Exterran Holdings, Inc. (NYSE: EXH) today reported financial results for the second quarter 2012. These results of operations are presented on a consolidated basis including the results of Exterran Partners, L.P.
EBITDA, as adjusted (as defined below), was $101.5 million for the second quarter 2012, and was reduced by charges of $7.6 million related to sales tax audits associated with prior years incorporated in selling, general and administrative expenses. In addition, EBITDA, as adjusted, for the second quarter 2012 excluded a benefit of $4.7 million from a periodic payment received during the quarter from the prior sale of joint venture assets in Venezuela. EBITDA, as adjusted, was $96.2 million for the first quarter 2012 and $82.8 million for the second quarter 2011. Revenue was $630.7 million for the second quarter 2012, compared to $615.2 million for the first quarter 2012 and $644.1 million for the second quarter 2011.
Fabrication backlog was $1,286.4 million at the end of June 2012, compared to $955.3 million at the end of March 2012 and $736.2 million at the end of June 2011. Fabrication bookings were $598.7 million for the second quarter 2012, compared to $482.3 million for the first quarter 2012 and $256.6 million for the second quarter 2011. In the second quarter of 2012, the definition of fabrication backlog was revised to include installations.
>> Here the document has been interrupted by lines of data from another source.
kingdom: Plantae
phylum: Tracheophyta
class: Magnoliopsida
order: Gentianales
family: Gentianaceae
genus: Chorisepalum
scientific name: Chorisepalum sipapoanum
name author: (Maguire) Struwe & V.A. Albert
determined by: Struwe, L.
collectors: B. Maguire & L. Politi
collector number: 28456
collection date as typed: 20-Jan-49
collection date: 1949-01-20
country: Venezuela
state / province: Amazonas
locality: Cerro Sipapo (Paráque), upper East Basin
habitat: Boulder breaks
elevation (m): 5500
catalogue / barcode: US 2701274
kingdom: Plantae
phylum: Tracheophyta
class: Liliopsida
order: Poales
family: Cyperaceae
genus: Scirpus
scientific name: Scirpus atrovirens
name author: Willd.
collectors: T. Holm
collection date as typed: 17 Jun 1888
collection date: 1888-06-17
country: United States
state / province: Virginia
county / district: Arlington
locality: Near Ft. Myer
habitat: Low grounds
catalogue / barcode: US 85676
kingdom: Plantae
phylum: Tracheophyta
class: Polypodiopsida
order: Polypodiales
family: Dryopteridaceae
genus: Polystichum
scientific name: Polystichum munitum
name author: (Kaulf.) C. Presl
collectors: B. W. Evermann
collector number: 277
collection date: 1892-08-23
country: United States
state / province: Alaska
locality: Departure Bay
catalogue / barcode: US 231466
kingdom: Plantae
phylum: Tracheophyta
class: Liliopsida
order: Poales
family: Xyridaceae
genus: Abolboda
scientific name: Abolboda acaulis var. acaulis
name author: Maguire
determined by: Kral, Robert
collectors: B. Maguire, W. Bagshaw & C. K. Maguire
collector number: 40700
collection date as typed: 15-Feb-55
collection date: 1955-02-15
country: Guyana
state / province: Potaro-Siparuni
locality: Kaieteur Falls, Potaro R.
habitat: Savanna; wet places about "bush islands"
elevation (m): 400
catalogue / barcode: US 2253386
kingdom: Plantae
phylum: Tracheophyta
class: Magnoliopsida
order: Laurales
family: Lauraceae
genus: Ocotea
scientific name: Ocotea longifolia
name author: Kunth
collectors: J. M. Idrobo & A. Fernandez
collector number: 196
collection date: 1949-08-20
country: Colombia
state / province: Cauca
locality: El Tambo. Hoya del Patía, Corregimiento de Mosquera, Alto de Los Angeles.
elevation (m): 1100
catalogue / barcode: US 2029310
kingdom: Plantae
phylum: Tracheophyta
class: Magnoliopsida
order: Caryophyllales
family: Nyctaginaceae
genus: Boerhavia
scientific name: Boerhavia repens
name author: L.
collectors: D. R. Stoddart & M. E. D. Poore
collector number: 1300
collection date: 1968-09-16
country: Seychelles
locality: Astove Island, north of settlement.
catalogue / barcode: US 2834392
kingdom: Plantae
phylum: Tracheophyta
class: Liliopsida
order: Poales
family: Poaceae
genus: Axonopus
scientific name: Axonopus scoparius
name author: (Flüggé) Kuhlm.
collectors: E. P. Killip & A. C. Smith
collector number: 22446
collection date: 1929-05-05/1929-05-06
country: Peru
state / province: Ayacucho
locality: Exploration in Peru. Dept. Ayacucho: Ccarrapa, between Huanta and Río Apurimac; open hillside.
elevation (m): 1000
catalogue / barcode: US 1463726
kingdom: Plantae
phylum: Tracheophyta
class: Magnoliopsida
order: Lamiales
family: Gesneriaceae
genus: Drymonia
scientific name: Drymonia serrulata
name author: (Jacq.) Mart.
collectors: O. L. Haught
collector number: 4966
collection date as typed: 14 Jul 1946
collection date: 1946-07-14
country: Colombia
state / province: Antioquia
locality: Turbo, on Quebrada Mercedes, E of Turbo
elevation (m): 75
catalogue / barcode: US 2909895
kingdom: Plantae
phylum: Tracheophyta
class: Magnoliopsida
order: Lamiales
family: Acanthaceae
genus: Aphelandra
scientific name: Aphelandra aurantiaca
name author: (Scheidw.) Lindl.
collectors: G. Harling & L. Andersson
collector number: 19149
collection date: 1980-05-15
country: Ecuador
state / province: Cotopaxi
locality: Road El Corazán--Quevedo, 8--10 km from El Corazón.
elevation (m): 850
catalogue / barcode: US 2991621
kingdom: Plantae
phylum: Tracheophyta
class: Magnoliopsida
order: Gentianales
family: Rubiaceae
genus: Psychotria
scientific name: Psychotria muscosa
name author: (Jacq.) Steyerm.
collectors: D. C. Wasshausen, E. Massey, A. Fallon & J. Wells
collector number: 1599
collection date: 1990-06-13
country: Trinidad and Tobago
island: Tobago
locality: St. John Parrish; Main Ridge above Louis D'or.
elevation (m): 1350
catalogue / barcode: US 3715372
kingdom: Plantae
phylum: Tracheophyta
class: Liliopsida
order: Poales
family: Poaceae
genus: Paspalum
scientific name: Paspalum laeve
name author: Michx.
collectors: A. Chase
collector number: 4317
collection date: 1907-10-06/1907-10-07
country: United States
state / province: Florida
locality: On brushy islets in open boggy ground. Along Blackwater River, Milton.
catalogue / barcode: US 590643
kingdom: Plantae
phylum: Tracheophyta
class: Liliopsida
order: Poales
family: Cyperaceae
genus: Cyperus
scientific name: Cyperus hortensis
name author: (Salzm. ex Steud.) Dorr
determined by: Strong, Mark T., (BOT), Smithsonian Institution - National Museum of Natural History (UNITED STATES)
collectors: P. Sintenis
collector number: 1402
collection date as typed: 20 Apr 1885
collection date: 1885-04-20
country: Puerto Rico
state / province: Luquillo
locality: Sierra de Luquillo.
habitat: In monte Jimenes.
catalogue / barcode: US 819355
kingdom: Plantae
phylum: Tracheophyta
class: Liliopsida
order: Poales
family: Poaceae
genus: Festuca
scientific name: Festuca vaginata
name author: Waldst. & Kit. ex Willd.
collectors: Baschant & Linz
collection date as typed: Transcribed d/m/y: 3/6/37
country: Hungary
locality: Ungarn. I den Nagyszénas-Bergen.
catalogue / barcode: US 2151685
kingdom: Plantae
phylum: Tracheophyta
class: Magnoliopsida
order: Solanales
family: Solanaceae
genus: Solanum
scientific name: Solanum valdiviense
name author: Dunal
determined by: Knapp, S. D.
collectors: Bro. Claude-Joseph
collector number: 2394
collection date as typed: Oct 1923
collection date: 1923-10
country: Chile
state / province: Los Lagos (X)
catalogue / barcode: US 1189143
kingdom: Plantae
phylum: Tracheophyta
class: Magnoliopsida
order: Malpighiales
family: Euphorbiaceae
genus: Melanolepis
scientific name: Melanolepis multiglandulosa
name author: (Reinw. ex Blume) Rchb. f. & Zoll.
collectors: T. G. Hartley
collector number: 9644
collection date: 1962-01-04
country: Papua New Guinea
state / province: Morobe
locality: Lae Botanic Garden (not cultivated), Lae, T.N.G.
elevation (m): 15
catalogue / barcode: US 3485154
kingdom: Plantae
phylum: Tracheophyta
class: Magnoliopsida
This change also was made to prior periods for comparative purposes.
Net loss from continuing operations attributable to Exterran stockholders for the second quarter 2012 was $30.5 million, or $0.48 per diluted share, excluding a benefit of $4.7 million from a periodic payment received during the quarter from the prior sale of joint venture assets in Venezuela and excluding other pretax charges totaling $129.8 million, comprised primarily of non-cash long-lived asset impairment charges of $128.5 million related primarily to our U.S. fleet. Due to the expected sale of our Canadian business, our Canadian contract operations and aftermarket services businesses are reflected as discontinued operations in our current and prior period financial results. The long-lived asset impairment charge did not impact our cash flows, liquidity position, or compliance with debt covenants.